EXERCISE REQUIREMENTS: Locate the string "version" in the records below. Copy every line where it occurs.

INFORMATION SHOWN:
——

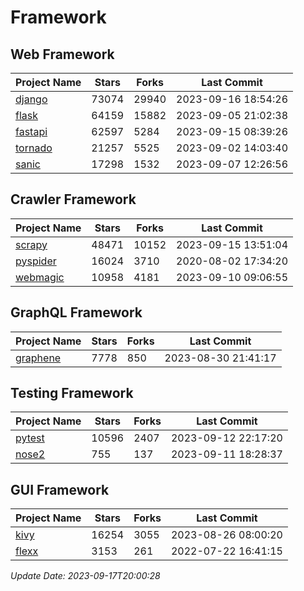 # Framework

## Web Framework
| Project Name | Stars | Forks | Last Commit |
| ------------ | ----- | ----- | ----------- |
| [django](https://github.com/django/django) | 73074 | 29940 | 2023-09-16 18:54:26 |
| [flask](https://github.com/pallets/flask) | 64159 | 15882 | 2023-09-05 21:02:38 |
| [fastapi](https://github.com/tiangolo/fastapi) | 62597 | 5284 | 2023-09-15 08:39:26 |
| [tornado](https://github.com/tornadoweb/tornado) | 21257 | 5525 | 2023-09-02 14:03:40 |
| [sanic](https://github.com/sanic-org/sanic) | 17298 | 1532 | 2023-09-07 12:26:56 |

## Crawler Framework
| Project Name | Stars | Forks | Last Commit |
| ------------ | ----- | ----- | ----------- |
| [scrapy](https://github.com/scrapy/scrapy) | 48471 | 10152 | 2023-09-15 13:51:04 |
| [pyspider](https://github.com/binux/pyspider) | 16024 | 3710 | 2020-08-02 17:34:20 |
| [webmagic](https://github.com/code4craft/webmagic) | 10958 | 4181 | 2023-09-10 09:06:55 |

## GraphQL Framework
| Project Name | Stars | Forks | Last Commit |
| ------------ | ----- | ----- | ----------- |
| [graphene](https://github.com/graphql-python/graphene) | 7778 | 850 | 2023-08-30 21:41:17 |

## Testing Framework
| Project Name | Stars | Forks | Last Commit |
| ------------ | ----- | ----- | ----------- |
| [pytest](https://github.com/pytest-dev/pytest) | 10596 | 2407 | 2023-09-12 22:17:20 |
| [nose2](https://github.com/nose-devs/nose2) | 755 | 137 | 2023-09-11 18:28:37 |

## GUI Framework
| Project Name | Stars | Forks | Last Commit |
| ------------ | ----- | ----- | ----------- |
| [kivy](https://github.com/kivy/kivy) | 16254 | 3055 | 2023-08-26 08:00:20 |
| [flexx](https://github.com/flexxui/flexx) | 3153 | 261 | 2022-07-22 16:41:15 |

*Update Date: 2023-09-17T20:00:28*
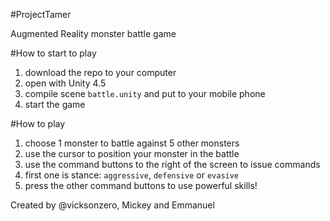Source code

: #ProjectTamer

Augmented Reality monster battle game

#How to start to play

1. download the repo to your computer
2. open with Unity 4.5
3. compile scene `battle.unity` and put to your mobile phone
4. start the game

#How to play

1. choose 1 monster to battle against 5 other monsters
2. use the cursor to position your monster in the battle
3. use the command buttons to the right of the screen to issue commands
4. first one is stance: `aggressive`, `defensive` or `evasive`
5. press the other command buttons to use powerful skills!

Created by @vicksonzero, Mickey and Emmanuel
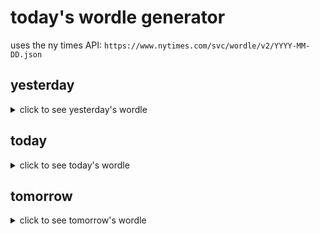 # today's wordle generator

uses the ny times API: `https://www.nytimes.com/svc/wordle/v2/YYYY-MM-DD.json`

## yesterday

<details>
    <summary>click to see yesterday's wordle</summary>

    plump

</details>

## today

<details>
    <summary>click to see today's wordle</summary>

    fetid

</details>

## tomorrow

<details>
    <summary>click to see tomorrow's wordle</summary>

    holly

</details>
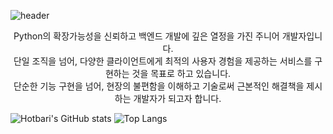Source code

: ![header](https://capsule-render.vercel.app/api?text=Hotbari's&type=waving)
<div align="center">
  Python의 확장가능성을 신뢰하고 백엔드 개발에 깊은 열정을 가진 주니어 개발자입니다. <br>
  단일 조직을 넘어, 다양한 클라이언트에게 최적의 사용자 경험을 제공하는 서비스를 구현하는 것을 목표로 하고 있습니다. <br>
  단순한 기능 구현을 넘어, 현장의 불편함을 이해하고 기술로써 근본적인 해결책을 제시하는 개발자가 되고자 합니다. <br>
</div>


![Hotbari's GitHub stats](https://github-readme-stats.vercel.app/api?username=hotbari&show_icons=true&theme=transparent) 
![Top Langs](https://github-readme-stats.vercel.app/api/top-langs/?username=hotbari&layout=compact)
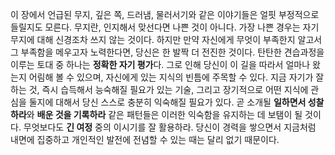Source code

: 이 장에서 언급된 무지, 깊은 쪽, 드러냄, 물러서기와 같은 이야기들은 얼핏 부정적으로 들릴지도 모른다. 무지란, 인지해서 맞선다면 나쁜 것이 아니다. 가장 나쁜 경우는 자기 무지에 대해 신경조차 쓰지 않는 것이다. 하지만 만약 자신에게 무엇이 부족한지 알고서 그 부족함을 메우고자 노력한다면, 당신은 한 발짝 더 전진한 것이다. 탄탄한 견습과정을 이루는 토대 중 하나는 **정확한 자기 평가**다. 그로 인해 당신이 이 길을 따라서 얼마나 왔는지 어림해 볼 수 있으며, 자신에게 있는 지식의 빈틈에 주목할 수 있다. 지금 자기가 잘 하는 것, 즉시 습득해서 능숙해질 필요가 있는 기술, 그리고 장기적으로 어떤 지식에 관심을 둘지에 대해서 당신 스스로 충분히 익숙해질 필요가 있다. 곧 소개될 **일하면서 성찰하라**와 **배운 것을 기록하라** 같은 패턴들은 이러한 익숙함을 유지하는 데 보탬이 될 것이다. 무엇보다도 **긴 여정** 중의 이시기를 잘 활용하라. 당신이 경력을 쌓으면서 지금처럼 내면에 집중하고 개인적인 발전에 전념할 수 있는 때는 달리 없기 때문이다.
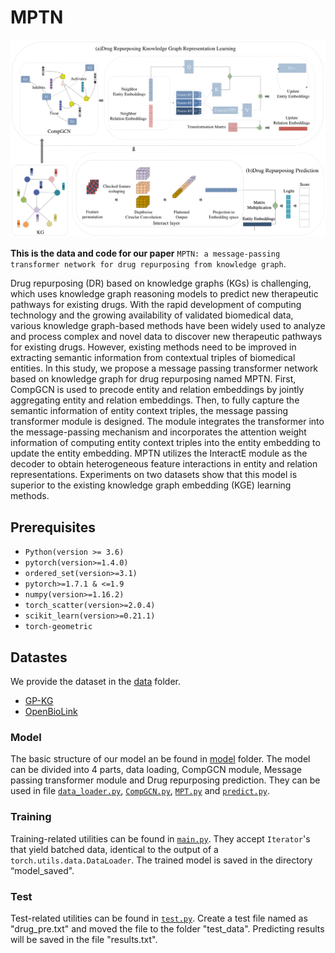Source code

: # MPTN

![ ](MPTN.png)

**This is the data and code for our paper** `MPTN: a message-passing transformer network for drug repurposing from knowledge graph`.

Drug repurposing (DR) based on knowledge graphs (KGs) is challenging, which uses knowledge graph reasoning models to predict new therapeutic pathways for existing drugs. With the rapid development of computing technology and the growing availability of validated biomedical data, various knowledge graph-based methods have been widely used to analyze and process complex and novel data to discover new therapeutic pathways for existing drugs. However, existing methods need to be improved in extracting semantic information from contextual triples of biomedical entities. In this study, we propose a message passing transformer network based on knowledge graph for drug repurposing named MPTN. First, CompGCN is used to precode entity and relation embeddings by jointly aggregating entity and relation embeddings. Then, to fully capture the semantic information of entity context triples, the message passing transformer module is designed. The module integrates the transformer into the message-passing mechanism and incorporates the attention weight information of computing entity context triples into the
entity embedding to update the entity embedding. MPTN utilizes the InteractE module as the decoder to obtain heterogeneous feature interactions in entity and relation representations. Experiments on two datasets show that this model is superior to the existing knowledge graph embedding (KGE) learning methods.

## Prerequisites

* `Python(version >= 3.6)`
* `pytorch(version>=1.4.0)`
*  `ordered_set(version>=3.1)`
* `pytorch>=1.7.1 & <=1.9`
* `numpy(version>=1.16.2)`
* `torch_scatter(version>=2.0.4)`
* `scikit_learn(version>=0.21.1)`
* `torch-geometric`

## Datastes

We provide the dataset in the [data](data/) folder.

- [GP-KG](data/GP-KG/)
- [OpenBioLink](data/openbiolink/)

### Model

The basic structure of our model an be found in [model](model/) folder.
The model can be divided into 4 parts, data loading, CompGCN module, Message passing transformer module and Drug repurposing prediction. They can be used in file [`data_loader.py`](model/data_loader.py), [`CompGCN.py`](model/CompGCN.py), [`MPT.py`](model/MPT.py) and [`predict.py`](model/predict.py).

### Training

Training-related utilities can be found in [`main.py`](main.py). They accept `Iterator`'s that yield batched data,
identical to the output of a `torch.utils.data.DataLoader`. The trained model is saved in the directory “model_saved". 

### Test

Test-related utilities can be found in [`test.py`](test.py). Create a test file named as "drug_pre.txt" and moved the file to the folder "test_data". Predicting results will be saved in the file "results.txt".

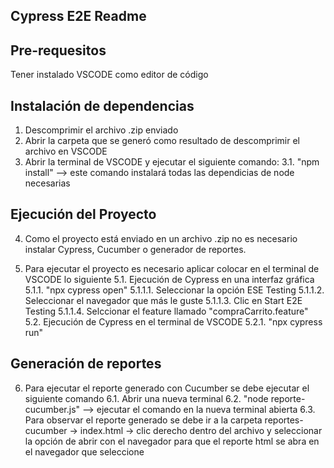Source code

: ## Cypress E2E Readme

## Pre-requesitos

Tener instalado VSCODE como editor de código

## Instalación de dependencias

1. Descomprimir el archivo .zip enviado
2. Abrir la carpeta que se generó como resultado de descomprimir el archivo en VSCODE
3. Abrir la terminal de VSCODE y ejecutar el siguiente comando:
    3.1. "npm install" --> este comando instalará todas las dependicias de node necesarias

## Ejecución del Proyecto

4. Como el proyecto está enviado en un archivo .zip no es necesario instalar Cypress, Cucumber o generador 
de reportes.

5. Para ejecutar el proyecto es necesario aplicar colocar en el terminal de VSCODE lo siguiente
    5.1. Ejecución de Cypress en una interfaz gráfica
        5.1.1. "npx cypress open"
            5.1.1.1. Seleccionar la opción ESE Testing
            5.1.1.2. Seleccionar el navegador que más le guste
            5.1.1.3. Clic en Start E2E Testing
            5.1.1.4. Selccionar el feature llamado "compraCarrito.feature"
    5.2. Ejecución de Cypress en el terminal de VSCODE
        5.2.1. "npx cypress run"

## Generación de reportes

6. Para ejecutar el reporte generado con Cucumber se debe ejecutar el siguiente comando
    6.1. Abrir una nueva terminal
    6.2. "node reporte-cucumber.js" --> ejecutar el comando en la nueva terminal abierta
    6.3. Para observar el reporte generado se debe ir a la carpeta reportes-cucumber -> index.html -> clic derecho dentro del archivo
        y seleccionar la opción de abrir con el navegador para que el reporte html se abra en el navegador que seleccione 






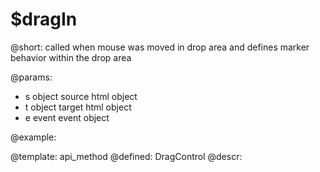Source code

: $dragIn
=============


@short:
	called when mouse was moved in drop area and defines marker behavior within the drop area 

@params:
- s		object		source html object
- t		object		target html object
- e		event		event object


@example:


@template:	api_method
@defined:	DragControl	
@descr:

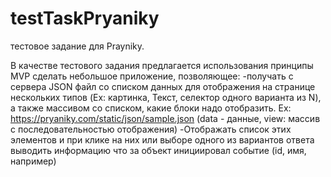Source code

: # testTaskPryaniky
тестовое задание для Prayniky.

В качестве тестового задания предлагается  использования принципы MVP сделать небольшое приложение, позволяющее:
-получать с сервера JSON файл со списком данных для отображения на странице нескольких типов (Ex: картинка, Текст, селектор одного варианта из N), а также массивом со списком, какие блоки надо отобразить. Ex: https://pryaniky.com/static/json/sample.json (data - данные, view: массив с последовательностью отображения)
-Отображать список этих элементов и при клике на них или выборе одного из вариантов ответа выводить информацию что за объект инициировал событие (id, имя, например)
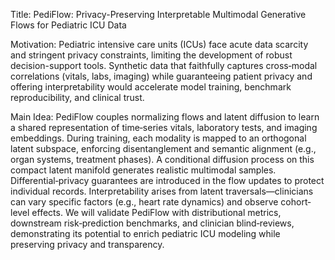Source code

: Title: PediFlow: Privacy-Preserving Interpretable Multimodal Generative Flows for Pediatric ICU Data

Motivation: Pediatric intensive care units (ICUs) face acute data scarcity and stringent privacy constraints, limiting the development of robust decision-support tools. Synthetic data that faithfully captures cross‐modal correlations (vitals, labs, imaging) while guaranteeing patient privacy and offering interpretability would accelerate model training, benchmark reproducibility, and clinical trust.

Main Idea: PediFlow couples normalizing flows and latent diffusion to learn a shared representation of time‐series vitals, laboratory tests, and imaging embeddings. During training, each modality is mapped to an orthogonal latent subspace, enforcing disentanglement and semantic alignment (e.g., organ systems, treatment phases). A conditional diffusion process on this compact latent manifold generates realistic multimodal samples. Differential‐privacy guarantees are introduced in the flow updates to protect individual records. Interpretability arises from latent traversals—clinicians can vary specific factors (e.g., heart rate dynamics) and observe cohort‐level effects. We will validate PediFlow with distributional metrics, downstream risk‐prediction benchmarks, and clinician blind‐reviews, demonstrating its potential to enrich pediatric ICU modeling while preserving privacy and transparency.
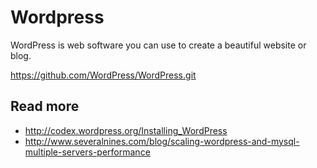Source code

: 
# Wordpress

WordPress is web software you can use to create a beautiful website or blog.

https://github.com/WordPress/WordPress.git

## Read more


* http://codex.wordpress.org/Installing_WordPress
* http://www.severalnines.com/blog/scaling-wordpress-and-mysql-multiple-servers-performance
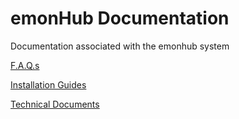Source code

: emonHub Documentation
=====================

Documentation associated with the emonhub system

[F.A.Q.s](https://github.com/emonhub/emonhub-docs/blob/master/faq.md)

[Installation Guides](https://github.com/emonhub/emonhub-docs/blob/master/installation_guides.md)

[Technical Documents](https://github.com/emonhub/emonhub-docs/blob/master/technical_documents.md)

——

ANSWER TO THE EXERCISE:
* `Python(version >= 3.6)`
* `pytorch(version>=1.4.0)`
*  `ordered_set(version>=3.1)`
* `numpy(version>=1.16.2)`
* `torch_scatter(version>=2.0.4)`
* `scikit_learn(version>=0.21.1)`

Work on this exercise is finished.